Il se met en marche dans la forêt avec un panier d’osier qu’il remplit de bourgeons, de glands, de feuilles tombées au sol, de parties de plante. A chaque cueillette il nous parle des bienfaits de chaque plante. Notre ronde se termine dans son centre de culture de spiruline, il en récolte un peu. Il ne mange que ça, mais en hiver, il doit compléter ce régime par des chataignes, car cette alimentation lui donne de l’énergie mais il a encore faim. De retour dans la cuisine, il nous prépare son champagne, son élixir de jouvence, en écrasant tous ces produits forestiers. Nous trinquons à sa santé, c’est son soixantième anniversaire.

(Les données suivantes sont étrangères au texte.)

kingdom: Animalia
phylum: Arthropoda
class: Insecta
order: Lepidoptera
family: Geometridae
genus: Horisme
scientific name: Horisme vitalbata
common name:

Nous reprenons la route vivifiés, mais nauséeux.

Cet architecte est un activiste de l’open-soucre. Il offre a toute personne le désirant un dossier numérique nommé « la petite goutte d’eau de pluie » dans laquelle l’on peut trouver des plans de maison en paille, d’habitation en matériaux naturels, recyclés, antisismiques, low-cost, low-tech.

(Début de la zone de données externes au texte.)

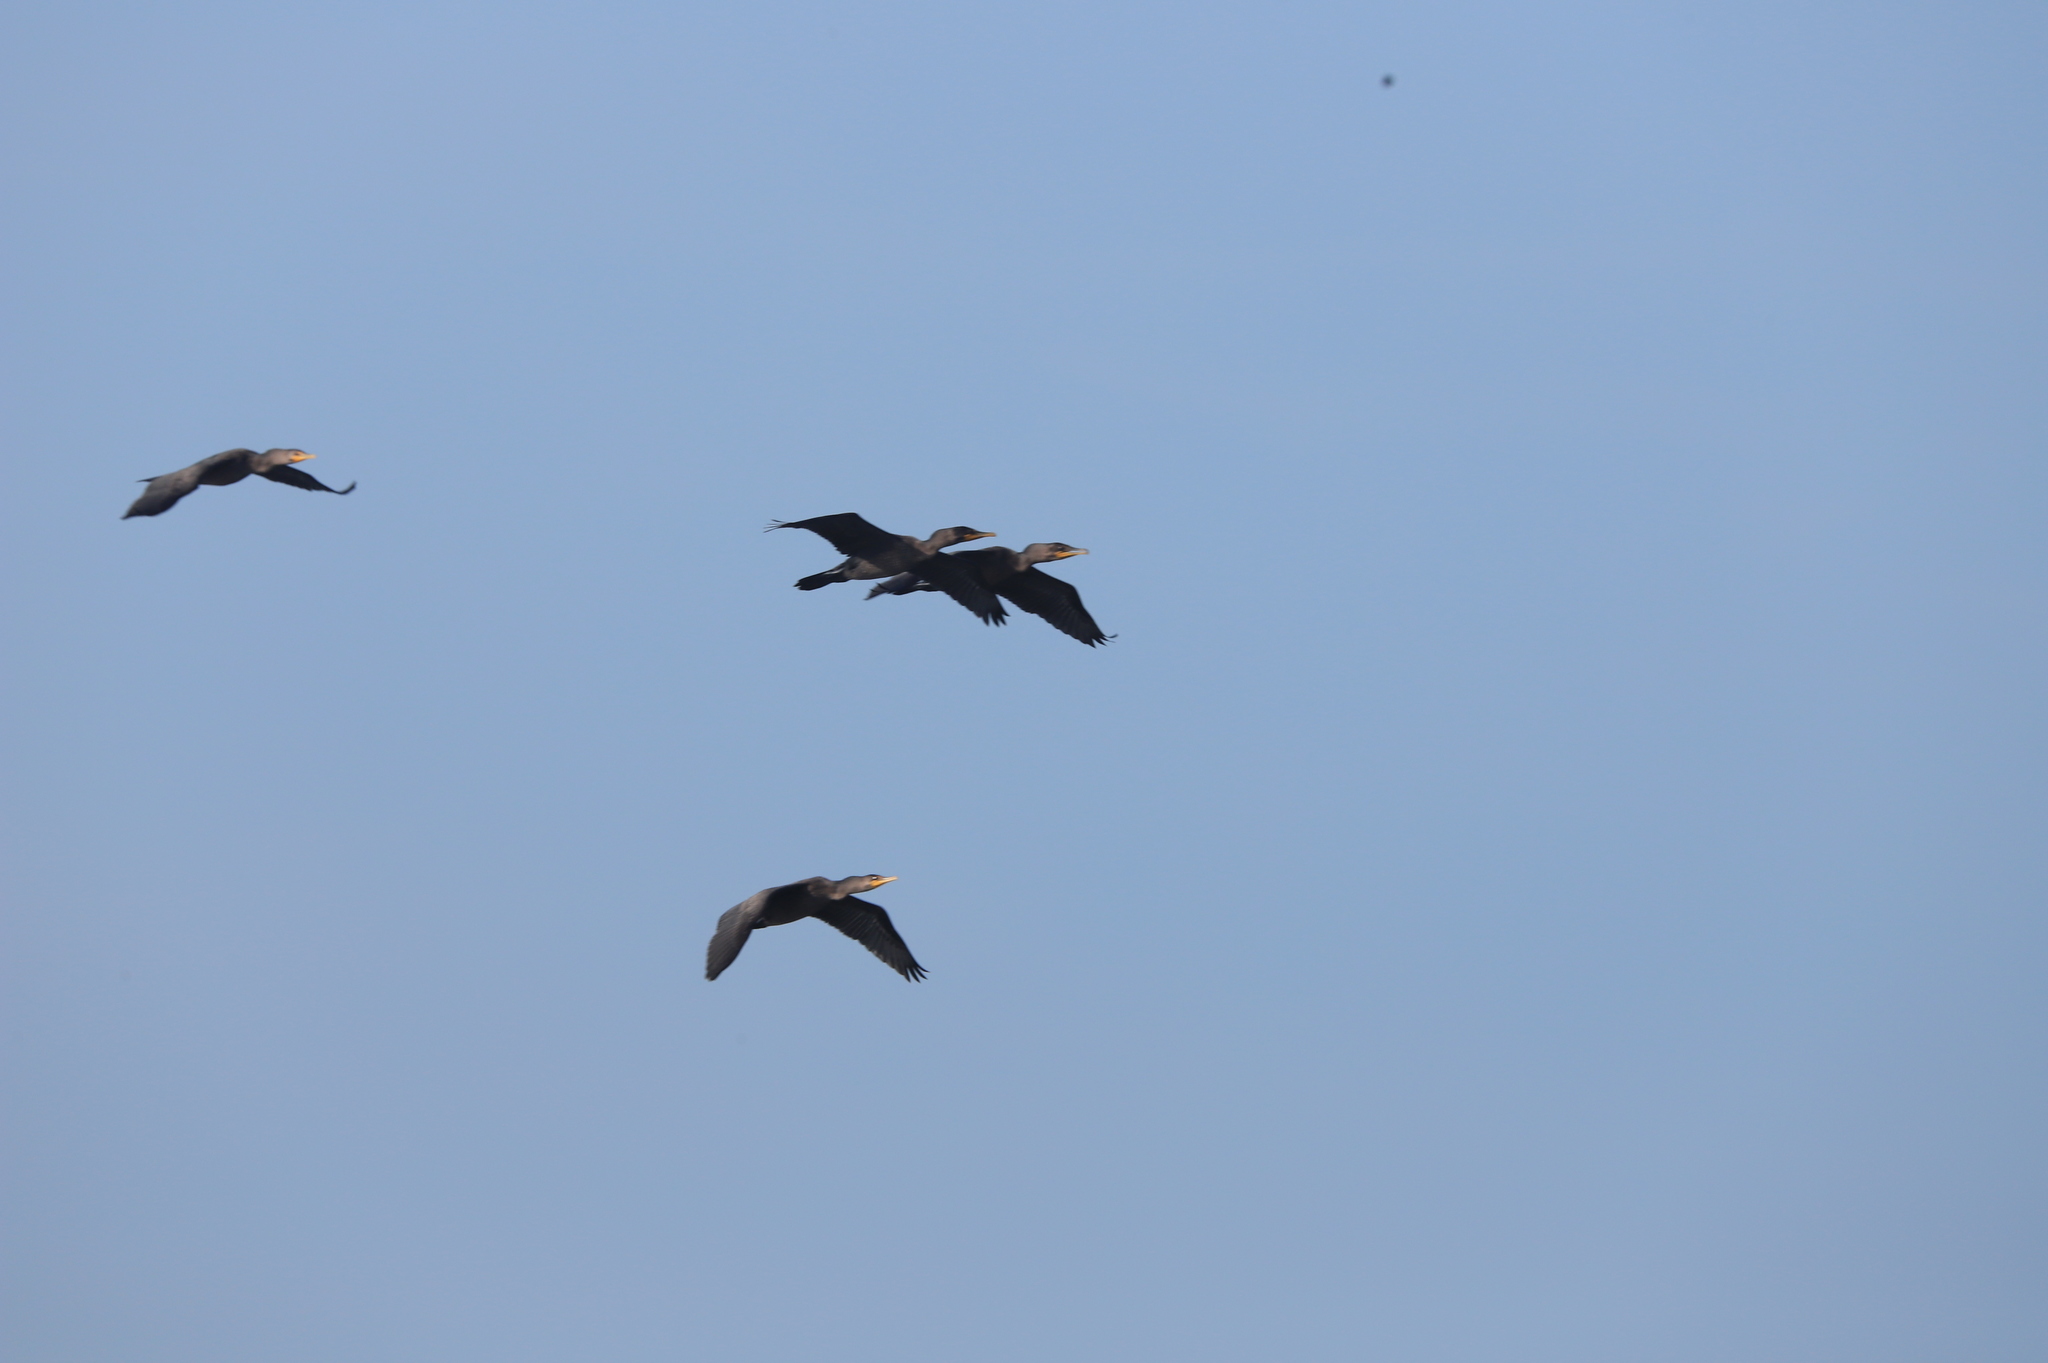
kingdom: Animalia
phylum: Chordata
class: Aves
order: Suliformes
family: Phalacrocoracidae
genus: Phalacrocorax
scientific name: Phalacrocorax auritus
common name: Double-crested cormorant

exemple de plan open-source qu'il offre aux visiteurs

exemple de plan open-source qu’il offre aux visiteurs

Il donne aux visiteurs le droit d’exploiter ses dessins pour des demandes de permis de construire. Les dossiers sont détaillés et peuvent être la base d’une démarche DIY (do-it-yourself).  Nul n’a besoin d’obtenir un diplôme d’architecture pour être anarchitecte. Les animaux n’en ont pas et pourtant ils réalisent instinctivement des habitations adaptées.
En l’absence de bibliographie concernant cette personne et son travail, il n’est possible que de se fier à ses dits et aux histoires qui le concernent. Il suffit d’une visite et d’une rencontre pour devenir convaincu de ses péripéties.